Better than Creepy, this is K.K. in arthouse French festival mode.

Stéphane (Olivier Gourmet of all the Dardenne movies) is an eccentric whose giant glass plate photographs are only still in demand by a few connoisseurs, so he spends most of his time in the basement photographing his daughter Marie (Constance Rousseau of Simon Killer) in uncomfortable poses for increasingly long exposures, trying to capture the ineffable. He hires Jean (Tahar Rahim, main dude in A Prophet) as a new assistant, which may have been a bad move – don’t hire someone who’s gonna covertly call an auction house to appraise all your belongings.

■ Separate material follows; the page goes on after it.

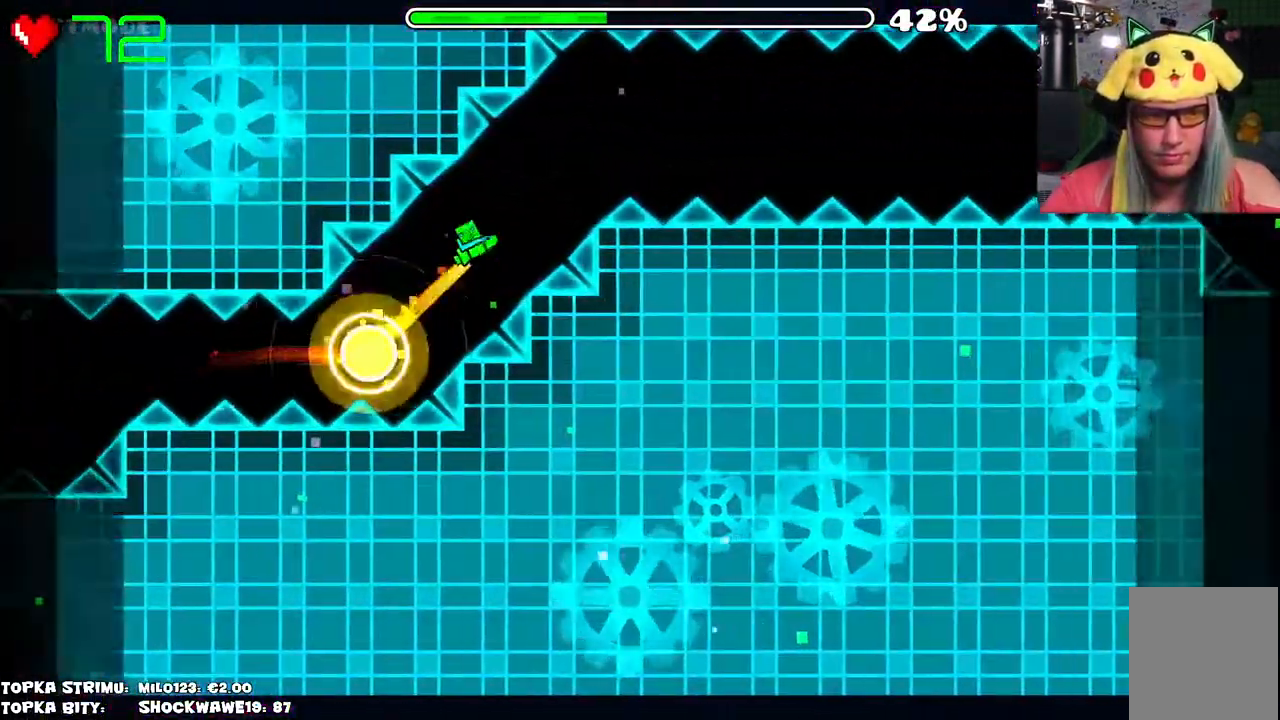
{"keys": [], "mouse": [], "events": [[33, "mouse_left", "down"], [83, "mouse_left", "up"]]}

For the most part, the film follows Jean as he falls for Marie, who wants to move away from the lonely basement photo sessions and start her own life working at a botanical garden. Jean is a bit of a scam artist, and helps her out by scheming to coerce her dad into selling his estate, for which Jean will get a commission that they can live on together. But the schemes don’t totally make sense, and time goes by and things get weird. It’s not a tight Chabrolian thriller, but something more diffuse. Eventually Marie appears to have died in two separate incidents (a stairs tumble, a car crash), but she still appears real to Jean, and Stéphane’s long-dead wife reappears as a Pulse-referencing slow-motion spirit.

Originally titled Le secret de la chambre noire, I watched this right after Creepy. Since Before We Vanish, K.K. has already released its extended semi-remake Foreboding. The others I missed since Tokyo Sonata include Real (Inception-y romance), Seventh Code (an hourlong paranoid thriller), and Penance (a murder-guilt anthology miniseries).